How to Avoid being Deemed a Wide Load

Avoid wide load designation when possible – only the largest construction machines must be hauled as such. Some examples of machines that DO need wide load designation include dozers, cranes, off road dump trucks, and scrapers. Many others can be altered to fit into standard regulations by:

● Removing bulldozer attachments and wheel loaders, shipping them separately. This is more cost effective than needing to classify as a wide load.

● If your equipment is Over Height:

o Remove or retract boom or bucket. Two load trips can be made, and in many cases are more cost efficient. Keep in mind the distance and time it will take to remove and reinstall it later, weighing cost versus possible savings.

● If your equipment is Overweight:

o Remove attachments from the body of the machine and ship separately. Any weight over 40,000 lbs should take precautionary measures and keep weight limit in mind. If you have any questions, go directly to the manufacturer or consult your owner’s manual.

● If your equipment is Over Width:

o As the name calls, an over width issue is often difficult to modify. Since most over width gear runs on tracks, you can determine if it is worth removing them. Keep in mind it is often not worth removing the tracks.

● If your equipment is Overlength:

o Check if something can be removed and hauled separately in order to fit into normal length standards and restrictions.

Removing parts from the base of a machine may not seem worth it due to the extra effort you must add to reassemble, but it can often save money. Wide loads easily cost from double to quadruple the base cost of moving a construction machine. This increases even more depending on necessity of permits or escorts.

Wide loads can also pose issues with route plans. Many roads and bridges do not allow oversized loads to cross, therefore adding many miles and extra time to transport.

Check the Details Over

Once everything is set and planned, check all of the details over again. Schedules should be made, and everyone involved should know the plan. This will save any confusion on the day of the move.

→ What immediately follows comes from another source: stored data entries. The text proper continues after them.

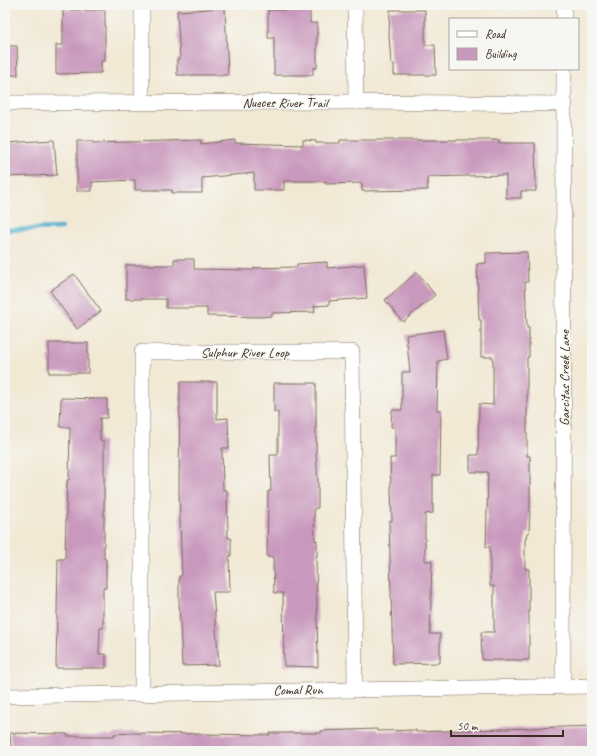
<svg xmlns="http://www.w3.org/2000/svg" width="597" height="756" viewBox="0 0 597 756" font-family="Caveat,sans-serif">
	<style>
		.lines { fill: none; stroke-linecap: round; stroke-linejoin: round }
		.stream { stroke: #4dafcc; stroke-width: 4.5 }
		.building { fill: #c999bd }
		.minor-casing { stroke: #7b6d5e; stroke-width: 16 }
		.minor { stroke: #fff; stroke-width: 15 }
		.labels { text-anchor: middle; dominant-baseline: central; stroke-width: 3; stroke-linejoin: round; paint-order: stroke }
		.street-label { font-size: 14px; fill: #3b2a1e; stroke: #f6f6f2 }
	</style>
	<rect width="100%" height="100%" fill="#f6f6f2"/>
	<filter id="ink" filterUnits="userSpaceOnUse"><feTurbulence type="fractalNoise" baseFrequency=".025" numOctaves="2"/><feDisplacementMap in="SourceGraphic" scale="8" xChannelSelector="R" yChannelSelector="G"/><feConvolveMatrix kernelMatrix="1 2 1 2 8 2 1 2 1" color-interpolation-filters="sRGB"/></filter>
	<filter id="wash" filterUnits="userSpaceOnUse"><feTurbulence type="fractalNoise" baseFrequency=".012" numOctaves="4" result="noise"/><feDisplacementMap in="SourceGraphic" scale="16" xChannelSelector="R" yChannelSelector="G"/><feGaussianBlur stdDeviation="0.9" result="paint"/><feColorMatrix in="noise" values="0 0 0 0 0 0 0 0 0 0 0 0 0 0 0 0 0 1.4 0 .05"/><feComposite in="paint" operator="in"/></filter>
	<g filter="url(#wash)">
		<rect width="100%" height="100%" fill="#f2e9d5"/>
		<g class="lines">
			<path class="stream" d="M5 230 62 228"/>
		</g>
		<g id="blocks">
			<g class="building">
				<path d="M225 8 228 75H177V59H180L177 11Z"/>
				<path d="M63 10H105V61H101V73L56 74V45H63Z"/>
				<path d="M268 10H310V23H317V68H313V75H274V38H268Z"/>
				<path d="M390 10H425V45H435L436 75H394V64H391L389 35Z"/>
				<path d="M5 46H17L18 75H5Z"/>
				<path d="M54 140 57 175 5 177V143Z"/>
				<path d="M201 140V144L235 140V143L303 145V140L316 141V143H340V140H499V143H535L536 191H521V198H506V175L427 177 428 190 362 191V183L326 184V181H284V190H254V173L202 178V193H172V190H135V180L92 182V191H77V141H93V143Z"/>
				<path d="M527 252 528 282H525L527 328H529V357H527V456H530V509L529 533H527L525 541V569H529V660H482L481 632H494V586H490V547H486L488 472H470V455H478L479 404 493 405V357H481V320H479L477 264 486 263V253Z"/>
				<path d="M174 259H194V269L254 270V268L297 267V264L327 262V268L364 265 367 298 329 301V305L314 306 315 312 272 313V316L260 317 207 316V308H166V299H126V265H174Z"/>
				<path d="M417 272 435 295 403 322 385 300Z"/>
				<path d="M74 274 101 311 77 329 50 291Z"/>
				<path d="M443 330 447 359 438 361 437 410H441L440 475H433V513L425 514V561H432L430 634H440V663L393 664 389 521H392L390 458H395V427H391L392 410H402V372H410L406 335Z"/>
				<rect x="49" y="343" width="39" height="30"/>
				<path d="M180 382H217V419L228 418 229 448H222L223 490H227L228 538H231V556H229L230 592H213L219 665 182 666 179 601V576H182L179 491Z"/>
				<path d="M274 383H316V454L318 484V508H314L315 541 317 540V556H316L318 667 284 666 283 593H274L273 557H267L268 491H271L270 455H278V412H274Z"/>
				<path d="M61 398 107 399V418H100V441H104V559H106V588H103V628H100L99 654H106V668H56L58 559H65L67 480H69L70 427H60Z"/>
				<path d="M592 726V751H11L10 733 67 734V736H114V734L132 733 270 735V733H321V731L348 730 377 729V731L416 730V732Z"/>
			</g>
		</g>
	</g>
	<g filter="url(#ink)">
		<use href="#blocks" fill-opacity="0" stroke="#7b6d5e" stroke-width="1"/>
		<g class="lines">
			<defs>
				<g id="minor">
					<path d="M355 5 356 102"/>
					<path d="M564 5V19"/>
					<path d="M142 102V5"/>
					<path d="M5 103 356 102 565 104"/>
					<path d="M563 686 564 69"/>
					<path d="M142 693V352H352L355 689"/>
					<path d="M5 696 592 686"/>
				</g>
			</defs>
			<use href="#minor" class="minor-casing"/>
			<use href="#minor" class="minor"/>
		</g>
	</g>
	<g class="labels">
		<g class="street-label">
			<text x="285" y="102">Nueces River Trail</text>
			<text x="245" y="352">Sulphur River Loop</text>
			<text transform="translate(564 378) rotate(-90)">Garcitas Creek Lane</text>
			<text transform="translate(298 690) rotate(-1)">Comal Run</text>
		</g>
	</g>
	<rect width="597" height="756" fill="none" stroke="#f6f6f2" stroke-width="20"/>
	<rect x="449" y="18" width="130" height="52" fill="#f6f6f2" stroke="#aba49d"/>
	<rect x="457" y="31" width="20" height="6" fill="#ffffff" stroke="#aba49d"/>
	<text x="485" y="38" font-size="12" fill="#3b2a1e">Road</text>
	<rect x="457" y="48" width="20" height="12" fill="#c999bd" stroke="#aba49d"/>
	<text x="485" y="58" font-size="12" fill="#3b2a1e">Building</text>
	<path d="M451 730v6h112v-6" fill="none" stroke="#3b2a1e" stroke-width="2"/>
	<text x="457" y="730" font-size="12" fill="#3b2a1e" stroke="#f6f6f2" stroke-width="3" paint-order="stroke">50 m</text>
</svg>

Remember to confirm the following with the hauler:

● Date, Time, and Location of the transport

● The specific equipment they are bringing

● Anything you need on hand to ensure the day moves smoothly

● Estimated time of arrival to the end location

Confirm the help you need with:

● Who is operating the equipment onto the discussed method of shipping

● Loading help at the initial transport starting point

● If anyone is transporting the removed or separate equipment

Things to confirm with the arrival location:

● Who will unload the machinery

● Location to unload equipment is cleared of obstruction, stable, and can be reached by trailer or tractor

● If a mechanic is needed to reassemble any previously disassembled machinery

Game Day

When the day comes, follow all parts of your plan exactly. All participants should be aware of specific times, locations, or phone numbers necessary. This will avoid confusion and make a smooth move.

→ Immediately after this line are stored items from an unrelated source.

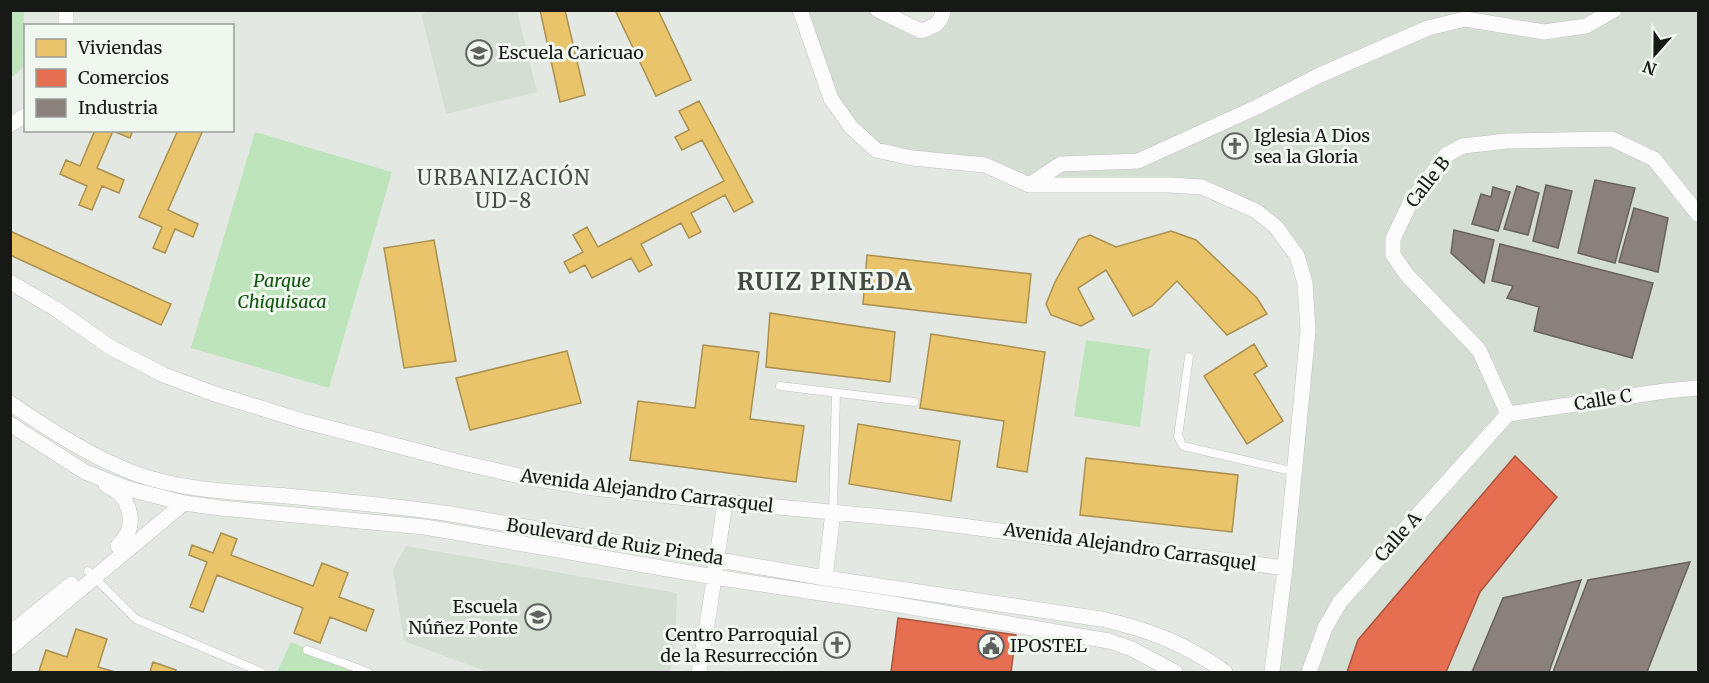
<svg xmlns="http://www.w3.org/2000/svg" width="1709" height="683" font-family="Merriweather,serif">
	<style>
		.built { fill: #d4ded3 }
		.green { fill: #bee4bb }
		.homes { fill: #e9c46a; stroke: #aa9151; stroke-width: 1.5 }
		.shops { fill: #e76f51; stroke: #a9553f; stroke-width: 1.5 }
		.industry { fill: #8a817c; stroke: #68625d; stroke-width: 1.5 }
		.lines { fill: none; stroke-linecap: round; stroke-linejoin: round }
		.lane-casing { stroke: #c0c3c0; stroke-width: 9 }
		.street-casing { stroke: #c0c3c0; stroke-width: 16 }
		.lane { stroke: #fbfcfb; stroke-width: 8 }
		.street { stroke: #fbfcfb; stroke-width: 15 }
		.labels { text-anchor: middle; stroke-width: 6; stroke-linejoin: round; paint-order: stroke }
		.poi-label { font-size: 18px; fill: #171916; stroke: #eff7ee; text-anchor: start }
		.street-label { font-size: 18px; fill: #171916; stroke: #eff7ee }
		.park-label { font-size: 18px; font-style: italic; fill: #0d540c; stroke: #eff7ee }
		.neighbourhood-label { font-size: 20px; letter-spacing: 1.5px; fill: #454b44; stroke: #eff7ee }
		.district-label { font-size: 24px; font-weight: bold; letter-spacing: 1.5px; fill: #454b44; stroke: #eff7ee }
	</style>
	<rect width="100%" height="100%" fill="#e3e8e3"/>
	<!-- built -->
	<path class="built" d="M434 10 517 11 537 92 446 114 421 14Z
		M943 10 1698 11V672H1272L1305 283 1276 227 1202 187 1029 185 985 165 876 150 851 127 800 11H878L921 31Z
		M406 546 677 593 674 660 669 672H488L404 641 393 570Z"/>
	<!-- green -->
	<path class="green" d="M11 10 24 11 23 67 11 78Z
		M255 132 392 172 329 388 191 348Z
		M1086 340 1150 349 1140 427 1074 416Z
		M291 642 353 669 351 672H277Z"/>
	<!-- homes -->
	<path class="homes" d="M540 10H565L585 95 560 102Z
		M615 10H658L691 80 656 96Z
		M699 101 753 202 734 212 725 195 691 213 701 232 689 238 681 223 641 244 652 265 639 272 631 258 592 278 585 265 570 273 564 262 583 252 573 235 587 227 598 247 724 181 702 140 682 150 675 137 689 130 679 111Z
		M133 130 130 138 113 131 97 168 124 180 119 193 102 186 92 210 79 205 87 186 60 174 66 160 80 166 95 130Z
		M178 130H203L168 210 198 224 193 237 175 229 165 253 153 248 162 227 139 217Z
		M10 231 171 304 161 325 10 255Z
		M1171 231 1196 240 1257 298 1267 314 1227 335 1177 281 1152 306 1133 316 1106 270 1078 288 1094 319 1081 326 1051 315 1046 304 1055 282 1079 239 1090 235 1116 247Z
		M434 240 456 361 404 368 384 248Z
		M867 255 1031 274 1026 323 863 304Z
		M770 313 895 332 890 382 766 367Z
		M931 334 1045 352 1027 472 997 467 1004 421 920 408Z
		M1254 344 1267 366 1254 374 1283 421 1247 444 1204 376Z
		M703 345 759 352 750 419 804 426 796 482 630 460 638 401 695 408Z
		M567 351 581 403 470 430 456 378Z
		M858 424 960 441 951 501 849 484Z
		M1086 458 1238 475 1232 532 1080 515Z
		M221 533 237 539 231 555 313 586 322 563 348 573 339 597 374 610 366 631 330 617 320 643 294 633 303 608 217 575 203 612 190 607 207 562 189 555 192 545 213 553Z
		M76 629 107 639 98 667 115 672H44L39 671 46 650 67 657Z
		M153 662 176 670 175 672H150Z"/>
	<!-- shops -->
	<path class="shops" d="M1515 456 1557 497 1480 592 1446 672H1347L1358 640Z
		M898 618 1016 635 1011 672H891Z"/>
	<!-- industry -->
	<path class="industry" d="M1595 180 1635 188 1615 263 1578 253Z
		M1546 185 1572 191 1558 248 1533 241Z
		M1517 186 1539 193 1528 235 1504 229Z
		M1493 187 1510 192 1498 231 1472 224 1481 194 1491 197Z
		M1634 208 1668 218 1658 272 1619 262Z
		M1454 230 1494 240 1484 283 1451 253Z
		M1500 244 1653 283 1632 358 1534 331 1539 307 1507 298 1513 286 1492 281Z
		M1690 562 1647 672H1553L1588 580Z
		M1581 580 1549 672H1472L1503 598Z"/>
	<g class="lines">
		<!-- lane casing -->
		<g class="lane-casing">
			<path id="lane" d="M1189 357 1178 436 1183 446 1295 472
				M780 386 914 402
				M833 512 836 393
				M88 571 136 619 261 672
				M307 650 368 672"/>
		</g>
		<!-- street casing -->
		<g class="street-casing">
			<path id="street" d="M66 10V26
				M800 10 831 99 851 127 876 150 912 158 985 165 1029 185H1170L1202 187 1256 211 1276 227 1297 256 1305 283 1308 331 1285 568 1272 672
				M878 10 921 31C932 27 942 24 943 10
				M10 125 26 115
				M1029 185 1061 164 1138 161 1257 107 1320 75 1428 28 1465 19 1544 32 1586 26 1614 10
				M10 282 56 309 110 347 164 375 212 393 303 421 459 462 524 477 594 488 725 502 916 520 1285 568
				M10 403C49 429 89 456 134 473 183 491 235 492 287 496 342 501 396 506 451 514L825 578 1101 619C1148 629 1186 644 1225 672
				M1508 414 1479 350 1407 275 1393 255V239L1410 203 1446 155 1463 146 1507 141 1612 139 1654 159 1698 214
				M1508 414 1665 391 1698 388
				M10 424 85 472 129 489 184 503 220 508 425 527 714 577 887 603 1109 641 1132 649 1175 672
				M106 485C110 487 115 490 119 493 129 503 134 521 127 534 125 538 121 542 118 546
				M825 578 833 512
				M10 633 71 584
				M10 648 184 503
				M699 672 710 606 725 502
				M1309 672 1325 628 1340 602 1508 414"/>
		</g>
		<!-- lane -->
		<use href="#lane" class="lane"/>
		<!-- street -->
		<use href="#street" class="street"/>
	</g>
	<!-- icons -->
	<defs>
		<g id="school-ring" transform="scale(1.35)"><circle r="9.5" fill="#eff7ee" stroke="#5e615e" stroke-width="1.5"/><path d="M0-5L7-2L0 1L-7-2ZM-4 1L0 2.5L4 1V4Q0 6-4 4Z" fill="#5e615e"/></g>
		<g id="church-ring" transform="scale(1.35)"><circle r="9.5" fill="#eff7ee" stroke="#5e615e" stroke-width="1.5"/><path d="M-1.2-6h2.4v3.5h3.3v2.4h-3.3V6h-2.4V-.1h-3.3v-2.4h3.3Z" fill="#5e615e"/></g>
		<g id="civic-ring" transform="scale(1.35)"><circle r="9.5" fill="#eff7ee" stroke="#5e615e" stroke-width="1.5"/><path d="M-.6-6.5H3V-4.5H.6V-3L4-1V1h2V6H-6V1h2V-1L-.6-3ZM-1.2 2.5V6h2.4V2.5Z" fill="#5e615e"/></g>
	</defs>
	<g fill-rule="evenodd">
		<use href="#school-ring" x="479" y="53"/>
		<use href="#church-ring" x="1235" y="146"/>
		<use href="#school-ring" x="538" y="617"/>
		<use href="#church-ring" x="837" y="645"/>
		<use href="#civic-ring" x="991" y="646"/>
	</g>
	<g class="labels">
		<!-- poi labels -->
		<g class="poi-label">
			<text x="498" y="59">Escuela Caricuao</text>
			<text x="1254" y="142">Iglesia A Dios<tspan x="1254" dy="21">sea la Gloria</tspan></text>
			<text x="518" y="613" text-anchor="end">Escuela<tspan x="518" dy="21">Núñez Ponte</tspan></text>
			<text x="818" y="641" text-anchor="end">Centro Parroquial<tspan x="818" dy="21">de la Resurrección</tspan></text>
			<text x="1010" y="652">IPOSTEL</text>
		</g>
		<!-- street labels -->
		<g class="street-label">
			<text transform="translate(1428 182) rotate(-52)" y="6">Calle B</text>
			<text transform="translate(1603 400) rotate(-9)" y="6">Calle C</text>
			<text transform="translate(647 491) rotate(7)" y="6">Avenida Alejandro Carrasquel</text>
			<text transform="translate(1398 537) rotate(-48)" y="6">Calle A</text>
			<text transform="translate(615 542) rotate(9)" y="6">Boulevard de Ruiz Pineda</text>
			<text transform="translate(1130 547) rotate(8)" y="6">Avenida Alejandro Carrasquel</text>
		</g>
		<!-- park labels -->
		<g class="park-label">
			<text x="282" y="287">Parque<tspan x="282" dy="21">Chiquisaca</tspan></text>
		</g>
		<!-- neighbourhood labels -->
		<g class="neighbourhood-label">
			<text x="504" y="185">URBANIZACIÓN<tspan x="504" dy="23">UD-8</tspan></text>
		</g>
		<!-- district labels -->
		<g class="district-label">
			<text x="825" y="290">RUIZ PINEDA</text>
		</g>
	</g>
	<!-- border -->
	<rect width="1709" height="683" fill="none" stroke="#171916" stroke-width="24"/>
	<!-- legend -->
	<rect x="24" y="24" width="210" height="108" fill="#eff7ee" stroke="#999e98" stroke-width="1.5"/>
	<rect x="36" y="39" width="30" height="18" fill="#e9c46a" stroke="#999e98" stroke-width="1.5"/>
	<text x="78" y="54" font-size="18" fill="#171916">Viviendas</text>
	<rect x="36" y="69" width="30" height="18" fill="#e76f51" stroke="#999e98" stroke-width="1.5"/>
	<text x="78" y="84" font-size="18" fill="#171916">Comercios</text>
	<rect x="36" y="99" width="30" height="18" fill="#8a817c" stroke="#999e98" stroke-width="1.5"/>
	<text x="78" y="114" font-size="18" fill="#171916">Industria</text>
	<!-- north arrow -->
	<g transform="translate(1655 54) rotate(201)" stroke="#eff7ee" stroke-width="4.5" paint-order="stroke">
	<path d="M0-4.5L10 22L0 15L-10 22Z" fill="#171916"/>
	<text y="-9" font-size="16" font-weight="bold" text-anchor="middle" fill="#171916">N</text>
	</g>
</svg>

Everyone involved should be aware of who to contact in terms of questions or concerns, and exactly how to contact them.

You should be sure to capture images of your machinery prior to departure when it is locked and loaded on the trailer. These pictures will be evidence of condition your machinery was in when it left your hands, as well as showing the proper secureness of it to the trailer.

When it has finally reached the destination, have someone inspect the equipment before the hauler in charge departs. Any condition issues should be immediately addressed with them, not put off.

With this checklist, your construction equipment can be transported smoothly, securely, and effectively.